We shoot a specially designed chart in carefully controlled conditions and the resulting images are analysed using DXO Analyzer software to generate the data to produce the graphs below.

A high signal to noise ratio (SNR) indicates a cleaner and better quality image.

For more more details on how to interpret our test data, check out our full explanation of our noise and dynamic range tests.

These charts compare the results of the Olympus OM-D E-M10 with the Panasonic G6, Olympus OM-D E-M1, Fuji X-E2, Canon 70D and Nikon D7100.

JPEG signal to noise ratio

JPEG signal to noise ratio

Although the Panasonic G6 performs best at ISO 400, the Fuji X-E2 has the best results at every other sensitivity setting. This indicates that there's plenty of detail and low levels of noise in the X-E2's JPEG images in its default settings. However, the Olympus E-M10 puts in a very good performance and compares very well with the two SLRs (the Canon 70D and Nikon D7100), especially at the higher sensitivity settings.

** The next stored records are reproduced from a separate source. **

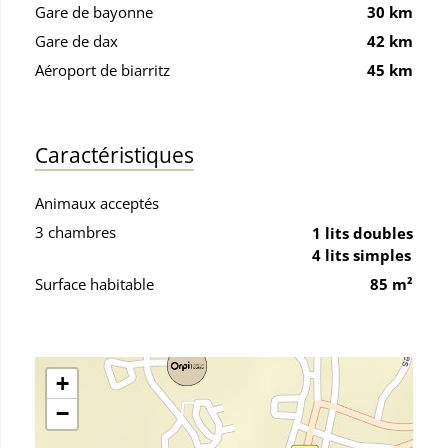
Gare de bayonne
30 km
Gare de dax
42 km
Aéroport de biarritz
45 km
Caractéristiques
Animaux acceptés
3 chambres
1 lits doubles
4 lits simples
Surface habitable
85 m²
+
−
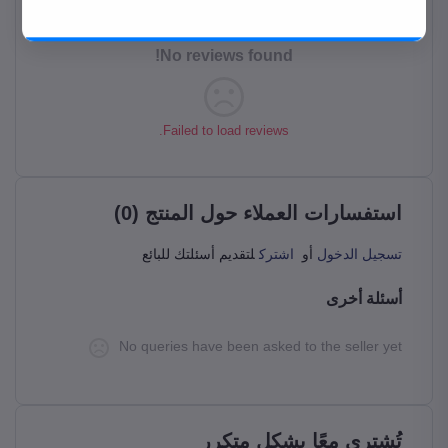
حمل المتجر على موبايلك من جوجل بلاي
No reviews found!
حمل التطبيق
Failed to load reviews.
استفسارات العملاء حول المنتج (0)
تسجيل الدخول
أو
اشترك
لتقديم أسئلتك للبائع
أسئلة أخرى
No queries have been asked to the seller yet
تُشترى معًا بشكل متكرر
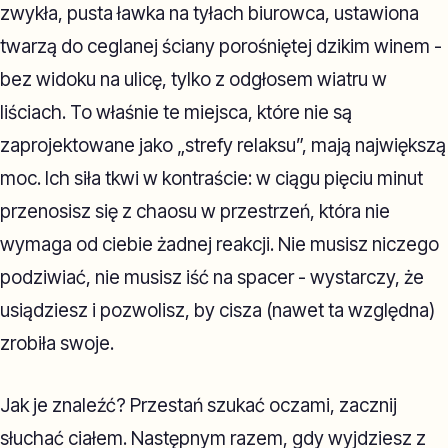
zwykła, pusta ławka na tyłach biurowca, ustawiona
twarzą do ceglanej ściany porośniętej dzikim winem -
bez widoku na ulicę, tylko z odgłosem wiatru w
liściach. To właśnie te miejsca, które nie są
zaprojektowane jako „strefy relaksu”, mają największą
moc. Ich siła tkwi w kontraście: w ciągu pięciu minut
przenosisz się z chaosu w przestrzeń, która nie
wymaga od ciebie żadnej reakcji. Nie musisz niczego
podziwiać, nie musisz iść na spacer - wystarczy, że
usiądziesz i pozwolisz, by cisza (nawet ta względna)
zrobiła swoje.
Jak je znaleźć? Przestań szukać oczami, zacznij
słuchać ciałem. Następnym razem, gdy wyjdziesz z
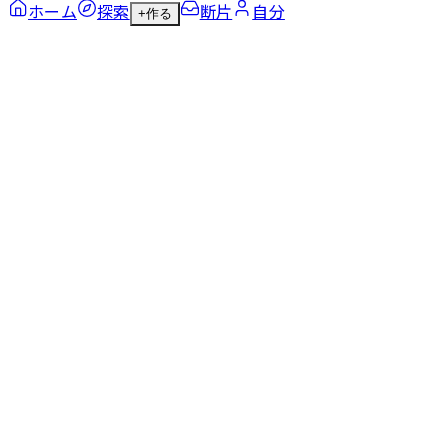
ホーム
探索
断片
自分
+
作る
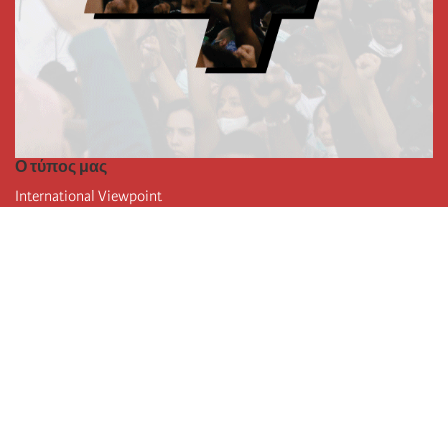
Ο τύπος μας
International Viewpoint
Punto de vista internacional
Inprecor
Facebook
Twitter
Η Διεθνής
Τελευταίο συνέδριο της Διεθνούς
Ανακοινώσεις του Εκτελεστικού Γραφείου
Μορφωτικό Ίδρυμα (IIRE)
Διεθνές κάμπινγκ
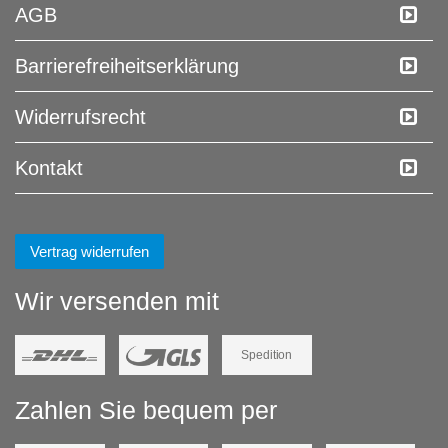
AGB
Barrierefreiheitserklärung
Widerrufs­recht
Kontakt
Vertrag widerrufen
Wir versenden mit
Spedition
Zahlen Sie bequem per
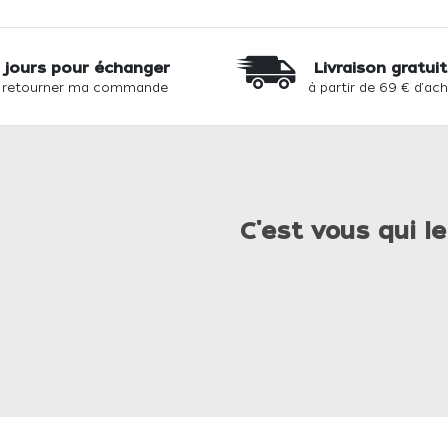
 jours pour échanger
Livraison gratui
 retourner ma commande
à partir de 69 € d'ac
C'est vous qui le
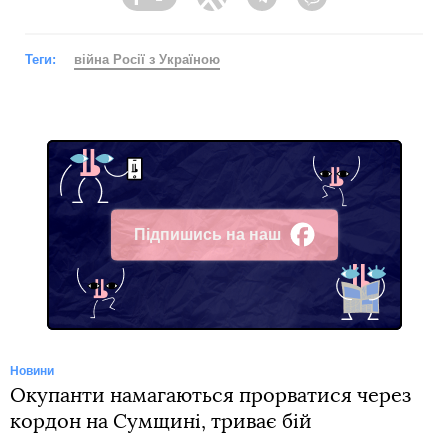
Facebook
Twitter
Telegram
Viber
Теги:
війна Росії з Україною
Підпишись на наш
Facebook
Новини
Окупанти намагаються прорватися через
кордон на Сумщині, триває бій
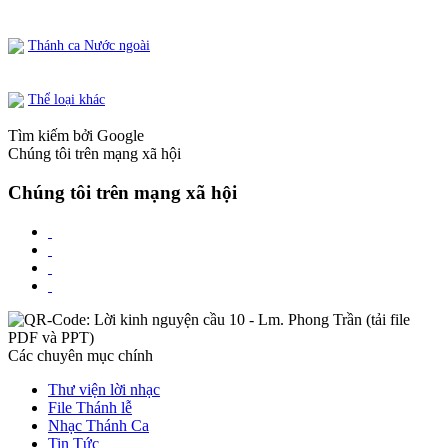
Thánh ca Nước ngoài
Thể loại khác
Tìm kiếm bởi Google
Chúng tôi trên mạng xã hội
Chúng tôi trên mạng xã hội
Các chuyên mục chính
Thư viện lời nhạc
File Thánh lễ
Nhạc Thánh Ca
Tin Tức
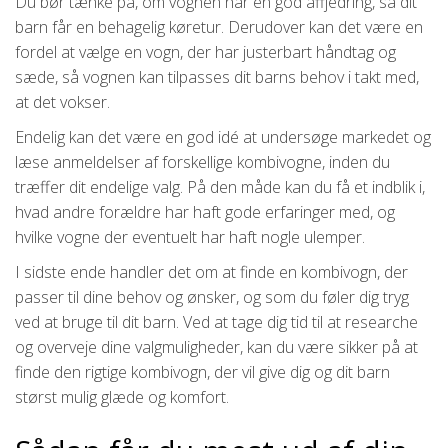
Du bør tænke på, om vognen har en god affjedring, så dit
barn får en behagelig køretur. Derudover kan det være en
fordel at vælge en vogn, der har justerbart håndtag og
sæde, så vognen kan tilpasses dit barns behov i takt med,
at det vokser.
Endelig kan det være en god idé at undersøge markedet og
læse anmeldelser af forskellige kombivogne, inden du
træffer dit endelige valg. På den måde kan du få et indblik i,
hvad andre forældre har haft gode erfaringer med, og
hvilke vogne der eventuelt har haft nogle ulemper.
I sidste ende handler det om at finde en kombivogn, der
passer til dine behov og ønsker, og som du føler dig tryg
ved at bruge til dit barn. Ved at tage dig tid til at researche
og overveje dine valgmuligheder, kan du være sikker på at
finde den rigtige kombivogn, der vil give dig og dit barn
størst mulig glæde og komfort.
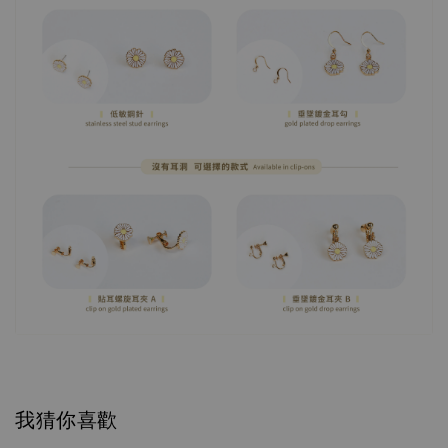
我猜你喜歡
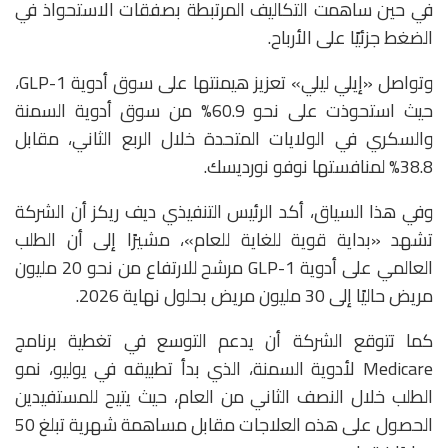
في حين ساهمت التكاليف المرتبطة بصفقات الاستحواذ في
الضغط جزئيًا على الأرباح.
وتواصل «إيلي ليلي» تعزيز هيمنتها على سوق أدوية GLP-1،
حيث استحوذت على نحو 60.9% من سوق أدوية السمنة
والسكري في الولايات المتحدة خلال الربع الثاني، مقابل
38.8% لمنافستها
نوفو نورديسك
.
وفي هذا السياق، أكد الرئيس التنفيذي ديف ريكز أن الشركة
تشهد «بداية قوية للغاية للعام»، مشيرًا إلى أن الطلب
العالمي على أدوية GLP-1 مرشح للارتفاع من نحو 20 مليون
مريض حاليًا إلى 30 مليون مريض بحلول نهاية 2026.
كما تتوقع الشركة أن يدعم التوسع في تغطية برنامج
Medicare
لأدوية السمنة، الذي بدأ تطبيقه في يوليو، نمو
الطلب خلال النصف الثاني من العام، حيث يتيح للمستفيدين
الحصول على هذه العلاجات مقابل مساهمة شهرية تبلغ 50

Raw (after conversion to TIFF) signal to noise ratio

Raw signal to noise ratio

The Olympus E-M10 is a clear winner here, indicating that it produces the cleanest images across the sensitivity range. However, our resolution chart results show that this comes at the expense of some detail at the highest sensitivity values.

JPEG dynamic range

JPEG dynamic range

The Olympus E-M10 and E-M1 in their default (Natural) Picture Mode have very similar dynamic range in their JPEGs. This means that there's a wide range of tones and detail isn't lost quickly in the highlights or shadows. However, it's worth noting that the Fuji X-E2, which has a lower dynamic range, produces punchier-looking images straight from the camera in its default configuration.

Raw (after conversion to TIFF) dynamic range

Raw dynamic range

These results confirm our real world findings that the Olympus E-M10's raw files have lots of tonal data and its images have an impressive dynamic range. It beats all the competing cameras here.